- _Task item_
Please retype the entries from the very beginning through the line that contains "presenta ante el Banco Provinc", and stop after that line.

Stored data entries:
□ □ □
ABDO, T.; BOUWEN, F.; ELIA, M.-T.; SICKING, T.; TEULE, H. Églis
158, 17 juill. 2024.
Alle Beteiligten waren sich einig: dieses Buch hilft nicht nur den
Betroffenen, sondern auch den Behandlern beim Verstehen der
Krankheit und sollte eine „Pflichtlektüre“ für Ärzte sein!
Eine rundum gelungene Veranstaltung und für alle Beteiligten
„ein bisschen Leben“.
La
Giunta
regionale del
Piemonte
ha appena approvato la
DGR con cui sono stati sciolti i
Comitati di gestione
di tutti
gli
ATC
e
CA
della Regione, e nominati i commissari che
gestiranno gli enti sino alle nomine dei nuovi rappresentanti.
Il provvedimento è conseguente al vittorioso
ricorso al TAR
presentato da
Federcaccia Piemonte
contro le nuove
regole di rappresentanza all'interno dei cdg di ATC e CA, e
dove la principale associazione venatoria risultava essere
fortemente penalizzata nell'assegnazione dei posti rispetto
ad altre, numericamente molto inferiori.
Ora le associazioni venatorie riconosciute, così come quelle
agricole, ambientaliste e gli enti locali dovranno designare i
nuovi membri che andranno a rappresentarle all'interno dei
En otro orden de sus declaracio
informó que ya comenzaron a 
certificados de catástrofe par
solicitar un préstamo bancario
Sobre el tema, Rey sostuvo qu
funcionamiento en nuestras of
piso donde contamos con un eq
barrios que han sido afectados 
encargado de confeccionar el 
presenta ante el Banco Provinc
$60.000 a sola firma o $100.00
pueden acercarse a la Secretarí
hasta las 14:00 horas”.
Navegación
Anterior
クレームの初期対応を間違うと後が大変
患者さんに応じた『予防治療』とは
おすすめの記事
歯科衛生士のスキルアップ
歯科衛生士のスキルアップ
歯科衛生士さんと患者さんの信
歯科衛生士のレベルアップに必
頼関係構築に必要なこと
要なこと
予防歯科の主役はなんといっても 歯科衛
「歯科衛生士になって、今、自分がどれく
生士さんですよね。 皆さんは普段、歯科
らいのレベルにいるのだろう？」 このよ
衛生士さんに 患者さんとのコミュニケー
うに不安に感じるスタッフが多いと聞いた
□ □ □
- _Expected output_
ABDO, T.; BOUWEN, F.; ELIA, M.-T.; SICKING, T.; TEULE, H. Églis
158, 17 juill. 2024.
Alle Beteiligten waren sich einig: dieses Buch hilft nicht nur den
Betroffenen, sondern auch den Behandlern beim Verstehen der
Krankheit und sollte eine „Pflichtlektüre“ für Ärzte sein!
Eine rundum gelungene Veranstaltung und für alle Beteiligten
„ein bisschen Leben“.
La
Giunta
regionale del
Piemonte
ha appena approvato la
DGR con cui sono stati sciolti i
Comitati di gestione
di tutti
gli
ATC
e
CA
della Regione, e nominati i commissari che
gestiranno gli enti sino alle nomine dei nuovi rappresentanti.
Il provvedimento è conseguente al vittorioso
ricorso al TAR
presentato da
Federcaccia Piemonte
contro le nuove
regole di rappresentanza all'interno dei cdg di ATC e CA, e
dove la principale associazione venatoria risultava essere
fortemente penalizzata nell'assegnazione dei posti rispetto
ad altre, numericamente molto inferiori.
Ora le associazioni venatorie riconosciute, così come quelle
agricole, ambientaliste e gli enti locali dovranno designare i
nuovi membri che andranno a rappresentarle all'interno dei
En otro orden de sus declaracio
informó que ya comenzaron a 
certificados de catástrofe par
solicitar un préstamo bancario
Sobre el tema, Rey sostuvo qu
funcionamiento en nuestras of
piso donde contamos con un eq
barrios que han sido afectados 
encargado de confeccionar el 
presenta ante el Banco Provinc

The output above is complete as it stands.